■ **THE PROBLEM**
Repeat each line of the data below exactly, but skip the pictures.

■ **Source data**
⟨
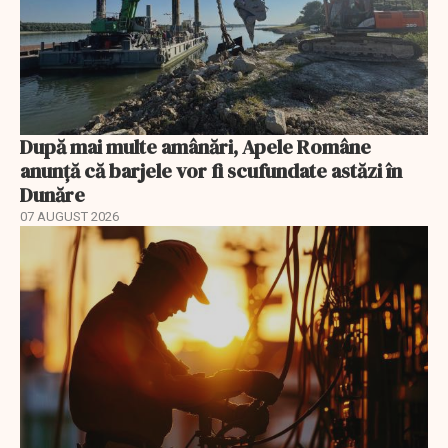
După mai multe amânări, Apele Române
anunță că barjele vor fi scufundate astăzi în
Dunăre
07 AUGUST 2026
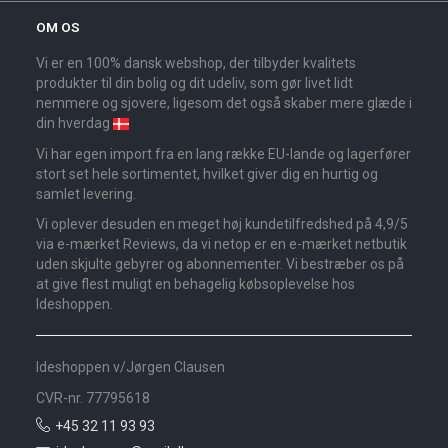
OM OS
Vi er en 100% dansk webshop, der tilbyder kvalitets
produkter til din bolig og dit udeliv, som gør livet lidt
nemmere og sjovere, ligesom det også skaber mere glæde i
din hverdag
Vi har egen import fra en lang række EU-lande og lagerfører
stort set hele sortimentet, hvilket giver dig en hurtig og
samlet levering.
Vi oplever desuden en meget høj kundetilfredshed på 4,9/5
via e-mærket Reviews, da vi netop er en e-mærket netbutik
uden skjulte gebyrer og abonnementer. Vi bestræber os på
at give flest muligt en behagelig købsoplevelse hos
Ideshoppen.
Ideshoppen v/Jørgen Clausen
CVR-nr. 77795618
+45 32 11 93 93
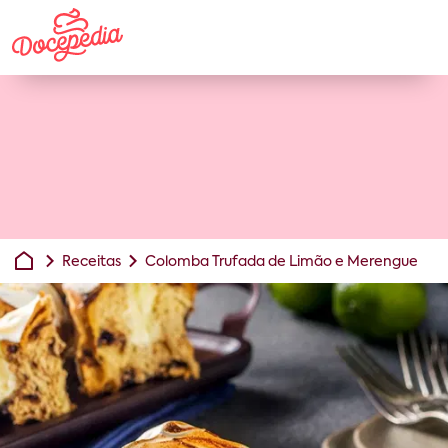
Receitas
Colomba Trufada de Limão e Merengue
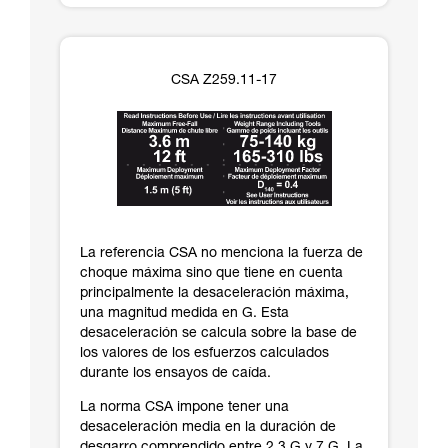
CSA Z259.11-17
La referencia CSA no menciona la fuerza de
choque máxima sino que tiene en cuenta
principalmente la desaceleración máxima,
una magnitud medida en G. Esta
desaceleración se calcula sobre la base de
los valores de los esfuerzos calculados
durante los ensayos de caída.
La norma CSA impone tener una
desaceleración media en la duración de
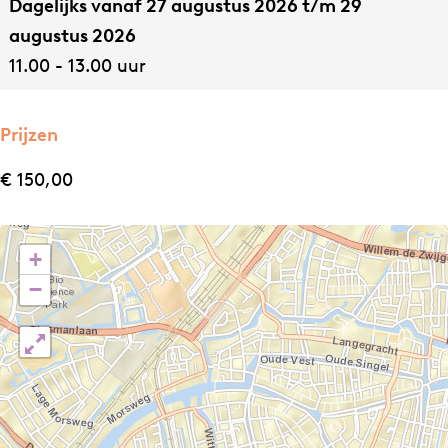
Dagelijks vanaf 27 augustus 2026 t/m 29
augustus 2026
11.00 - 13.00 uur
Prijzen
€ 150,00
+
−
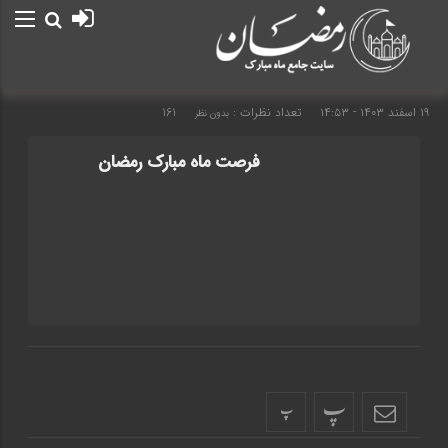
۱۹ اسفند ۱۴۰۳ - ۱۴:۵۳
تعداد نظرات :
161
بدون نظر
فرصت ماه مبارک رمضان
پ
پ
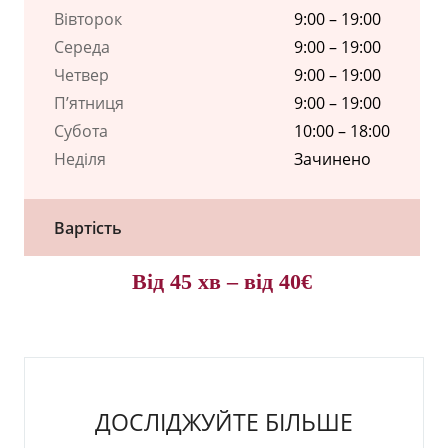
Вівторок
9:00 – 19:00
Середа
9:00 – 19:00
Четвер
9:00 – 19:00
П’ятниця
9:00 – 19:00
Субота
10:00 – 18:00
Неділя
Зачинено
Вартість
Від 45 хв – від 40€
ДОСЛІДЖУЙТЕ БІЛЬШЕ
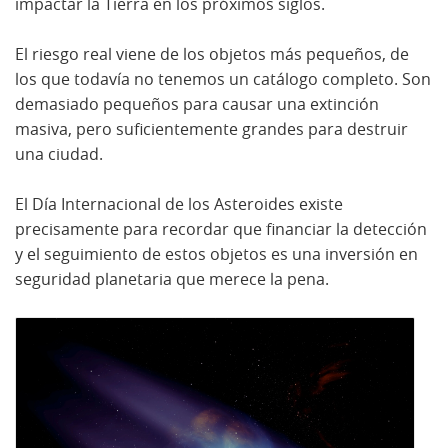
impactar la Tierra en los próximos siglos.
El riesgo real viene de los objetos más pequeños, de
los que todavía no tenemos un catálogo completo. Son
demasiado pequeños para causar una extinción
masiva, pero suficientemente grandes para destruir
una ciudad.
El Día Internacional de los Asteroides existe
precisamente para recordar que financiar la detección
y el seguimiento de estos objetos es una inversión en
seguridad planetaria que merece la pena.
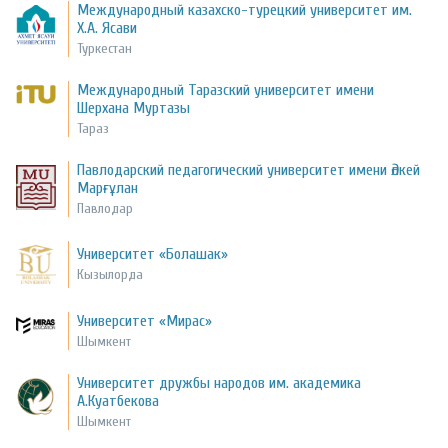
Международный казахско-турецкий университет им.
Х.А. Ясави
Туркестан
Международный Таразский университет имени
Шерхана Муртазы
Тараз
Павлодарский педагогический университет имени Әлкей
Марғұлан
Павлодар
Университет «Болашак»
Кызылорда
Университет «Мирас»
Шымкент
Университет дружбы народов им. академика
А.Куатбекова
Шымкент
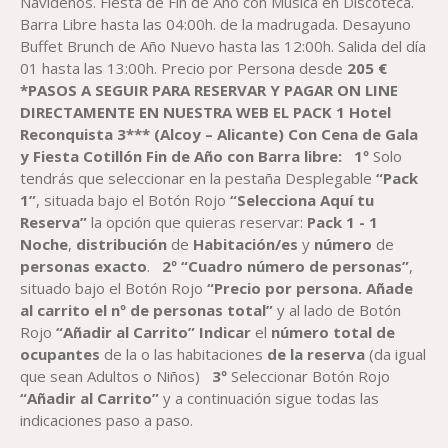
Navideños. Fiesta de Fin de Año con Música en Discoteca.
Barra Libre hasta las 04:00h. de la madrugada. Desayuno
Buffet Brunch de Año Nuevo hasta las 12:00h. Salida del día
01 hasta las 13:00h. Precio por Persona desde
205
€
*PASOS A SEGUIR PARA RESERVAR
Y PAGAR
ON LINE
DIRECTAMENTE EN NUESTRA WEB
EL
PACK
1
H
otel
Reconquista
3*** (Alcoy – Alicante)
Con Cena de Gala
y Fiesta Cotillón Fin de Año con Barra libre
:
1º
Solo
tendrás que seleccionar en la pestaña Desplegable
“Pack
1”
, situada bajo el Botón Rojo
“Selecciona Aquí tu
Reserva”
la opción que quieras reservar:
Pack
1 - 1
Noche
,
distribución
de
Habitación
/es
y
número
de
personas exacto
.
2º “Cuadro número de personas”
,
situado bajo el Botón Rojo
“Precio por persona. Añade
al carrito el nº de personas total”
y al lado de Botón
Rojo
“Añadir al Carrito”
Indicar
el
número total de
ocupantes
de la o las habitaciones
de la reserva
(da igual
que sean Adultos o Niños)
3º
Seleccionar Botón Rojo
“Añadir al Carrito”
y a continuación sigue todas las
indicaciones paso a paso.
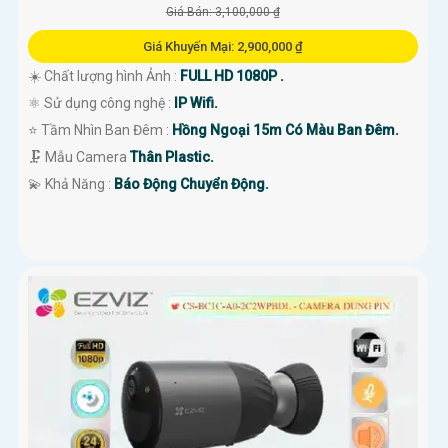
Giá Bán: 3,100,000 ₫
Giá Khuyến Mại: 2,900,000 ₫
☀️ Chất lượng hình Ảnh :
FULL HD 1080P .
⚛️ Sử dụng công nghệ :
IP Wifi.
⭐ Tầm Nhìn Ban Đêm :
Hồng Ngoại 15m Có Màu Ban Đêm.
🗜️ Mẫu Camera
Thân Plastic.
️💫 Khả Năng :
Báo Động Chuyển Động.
⟩
■ **OUTPUT OF THE EXERCISE**
După mai multe amânări, Apele Române
anunță că barjele vor fi scufundate astăzi în
Dunăre
07 AUGUST 2026
OM OS
Vi er en 100% dansk webshop, der tilbyder kvalitets
produkter til din bolig og dit udeliv, som gør livet lidt
nemmere og sjovere, ligesom det også skaber mere glæde i
din hverdag
Vi har egen import fra en lang række EU-lande og lagerfører
stort set hele sortimentet, hvilket giver dig en hurtig og
samlet levering.
Vi oplever desuden en meget høj kundetilfredshed på 4,9/5
via e-mærket Reviews, da vi netop er en e-mærket netbutik
uden skjulte gebyrer og abonnementer. Vi bestræber os på
at give flest muligt en behagelig købsoplevelse hos
Ideshoppen.
Ideshoppen v/Jørgen Clausen
CVR-nr. 77795618
+45 32 11 93 93
Receitas
Colomba Trufada de Limão e Merengue
CSA Z259.11-17
La referencia CSA no menciona la fuerza de
choque máxima sino que tiene en cuenta
principalmente la desaceleración máxima,
una magnitud medida en G. Esta
desaceleración se calcula sobre la base de
los valores de los esfuerzos calculados
durante los ensayos de caída.
La norma CSA impone tener una
desaceleración media en la duración de
Dagelijks vanaf 27 augustus 2026 t/m 29
augustus 2026
11.00 - 13.00 uur
Prijzen
€ 150,00
+
−
۱۹ اسفند ۱۴۰۳ - ۱۴:۵۳
تعداد نظرات :
161
بدون نظر
فرصت ماه مبارک رمضان
پ
پ
Вівторок
9:00 – 19:00
Середа
9:00 – 19:00
Четвер
9:00 – 19:00
П’ятниця
9:00 – 19:00
Субота
10:00 – 18:00
Неділя
Зачинено
Вартість
Від 45 хв – від 40€
ДОСЛІДЖУЙТЕ БІЛЬШЕ
impactar la Tierra en los próximos siglos.
El riesgo real viene de los objetos más pequeños, de
los que todavía no tenemos un catálogo completo. Son
demasiado pequeños para causar una extinción
masiva, pero suficientemente grandes para destruir
una ciudad.
El Día Internacional de los Asteroides existe
precisamente para recordar que financiar la detección
y el seguimiento de estos objetos es una inversión en
seguridad planetaria que merece la pena.
Международный казахско-турецкий университет им.
Х.А. Ясави
Туркестан
Международный Таразский университет имени
Шерхана Муртазы
Тараз
Павлодарский педагогический университет имени Әлкей
Марғұлан
Павлодар
Университет «Болашак»
Кызылорда
Университет «Мирас»
Шымкент
Университет дружбы народов им. академика
А.Куатбекова
Шымкент
Navideños. Fiesta de Fin de Año con Música en Discoteca.
Barra Libre hasta las 04:00h. de la madrugada. Desayuno
Buffet Brunch de Año Nuevo hasta las 12:00h. Salida del día
01 hasta las 13:00h. Precio por Persona desde
205
€
*PASOS A SEGUIR PARA RESERVAR
Y PAGAR
ON LINE
DIRECTAMENTE EN NUESTRA WEB
EL
PACK
1
H
otel
Reconquista
3*** (Alcoy – Alicante)
Con Cena de Gala
y Fiesta Cotillón Fin de Año con Barra libre
:
1º
Solo
tendrás que seleccionar en la pestaña Desplegable
“Pack
1”
, situada bajo el Botón Rojo
“Selecciona Aquí tu
Reserva”
la opción que quieras reservar:
Pack
1 - 1
Noche
,
distribución
de
Habitación
/es
y
número
de
personas exacto
.
2º “Cuadro número de personas”
,
situado bajo el Botón Rojo
“Precio por persona. Añade
al carrito el nº de personas total”
y al lado de Botón
Rojo
“Añadir al Carrito”
Indicar
el
número total de
ocupantes
de la o las habitaciones
de la reserva
(da igual
que sean Adultos o Niños)
3º
Seleccionar Botón Rojo
“Añadir al Carrito”
y a continuación sigue todas las
indicaciones paso a paso.
Giá Bán: 3,100,000 ₫
Giá Khuyến Mại: 2,900,000 ₫
☀️ Chất lượng hình Ảnh :
FULL HD 1080P .
⚛️ Sử dụng công nghệ :
IP Wifi.
⭐ Tầm Nhìn Ban Đêm :
Hồng Ngoại 15m Có Màu Ban Đêm.
🗜️ Mẫu Camera
Thân Plastic.
️💫 Khả Năng :
Báo Động Chuyển Động.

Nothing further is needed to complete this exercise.